In all this, he rarely mentions Communism, but as he goes on, one begins to get the impression that he is as much sold on it as any class-conscious proletarian rallying around the Thirteenth Street head- quarters. He talks with conviction and emphasis— he is defending the Soviets, one realizes, he is giving expression to his admiration for them, he seems even to have ended, after four years, in catching something of the fervency of their faith.

The outside world, he says, has been led to believe that if the Five Year Plan fails, the Soviets will fall. “Such ideas have no basis in fact.
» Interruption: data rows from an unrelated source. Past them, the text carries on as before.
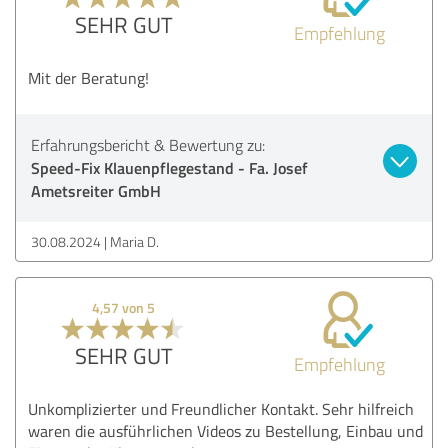
SEHR GUT
Empfehlung
Mit der Beratung!
Erfahrungsbericht & Bewertung zu:
Speed-Fix Klauenpflegestand - Fa. Josef
Ametsreiter GmbH
30.08.2024
Maria D.
4,57 von 5
SEHR GUT
Empfehlung
Unkomplizierter und Freundlicher Kontakt. Sehr hilfreich
waren die ausführlichen Videos zu Bestellung, Einbau und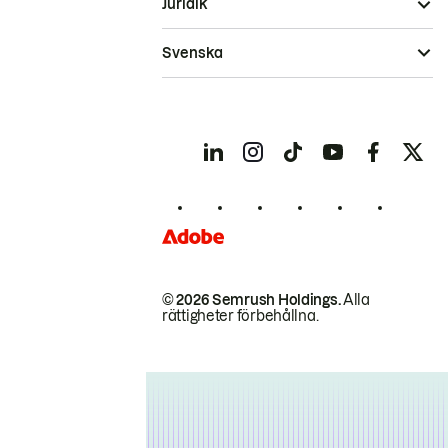
Juridik
Svenska
© 2026 Semrush Holdings.
Alla
rättigheter förbehållna.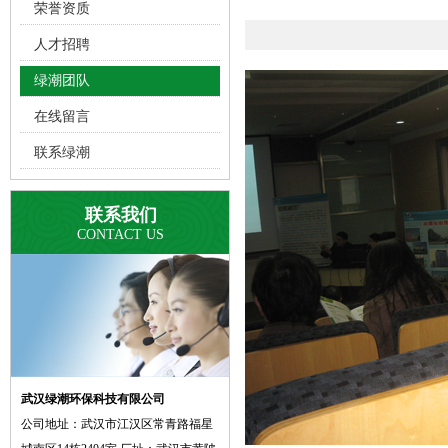
荣誉资质
人才招聘
绿潮团队
在线留言
联系绿潮
联系我们
CONTACT US
武汉绿潮环保科技有限公司
公司地址：武汉市江汉区常青路福星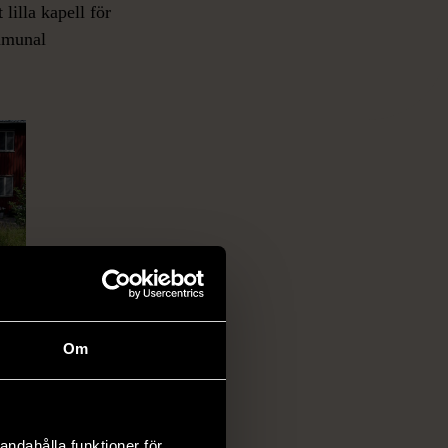
lilla kapell för
ommunal
Om
s
v
andahålla funktioner för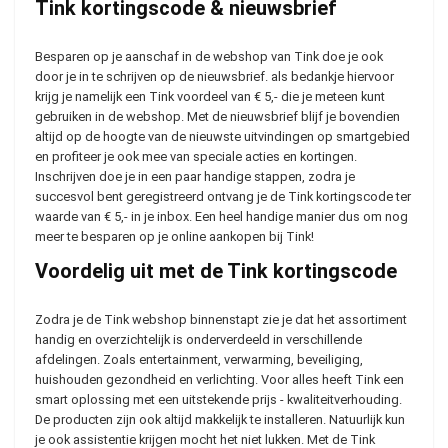
Tink kortingscode & nieuwsbrief
Besparen op je aanschaf in de webshop van Tink doe je ook
door je in te schrijven op de nieuwsbrief. als bedankje hiervoor
krijg je namelijk een Tink voordeel van € 5,- die je meteen kunt
gebruiken in de webshop. Met de nieuwsbrief blijf je bovendien
altijd op de hoogte van de nieuwste uitvindingen op smartgebied
en profiteer je ook mee van speciale acties en kortingen.
Inschrijven doe je in een paar handige stappen, zodra je
succesvol bent geregistreerd ontvang je de Tink kortingscode ter
waarde van € 5,- in je inbox. Een heel handige manier dus om nog
meer te besparen op je online aankopen bij Tink!
Voordelig uit met de Tink kortingscode
Zodra je de Tink webshop binnenstapt zie je dat het assortiment
handig en overzichtelijk is onderverdeeld in verschillende
afdelingen. Zoals entertainment, verwarming, beveiliging,
huishouden gezondheid en verlichting. Voor alles heeft Tink een
smart oplossing met een uitstekende prijs - kwaliteitverhouding.
De producten zijn ook altijd makkelijk te installeren. Natuurlijk kun
je ook assistentie krijgen mocht het niet lukken. Met de Tink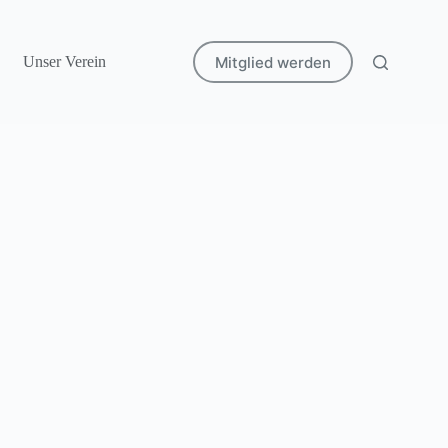
Mitglied werden
Unser Verein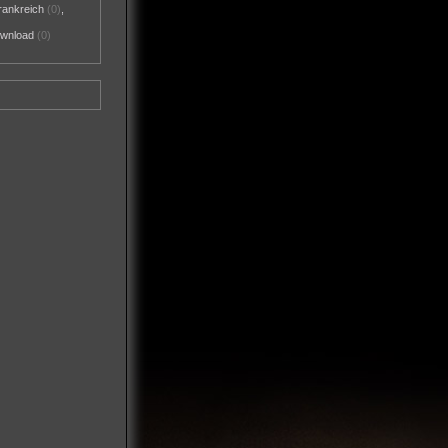
rankreich
(0)
,
ownload
(0)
I believe that should the pressure become too great and lack of capital and credit too serious, the program will merely be slowed up and the time extended. I further believe that if the gigantic Five Year Plan were completed by the end of 1933 even to only 7.5 percent, a remarkable technical and managerial feat, unparalleled in the world's history, will have been achieved.”

So he ends, and sits down. An economist from Brookings Institute gets up to open the discussion which follows: “Mr. Freyn, in his detailed, comprehensive and almost impartial account of the Five Year Plan”—

This article appeared in the May 27, 1931 issue of the magazine.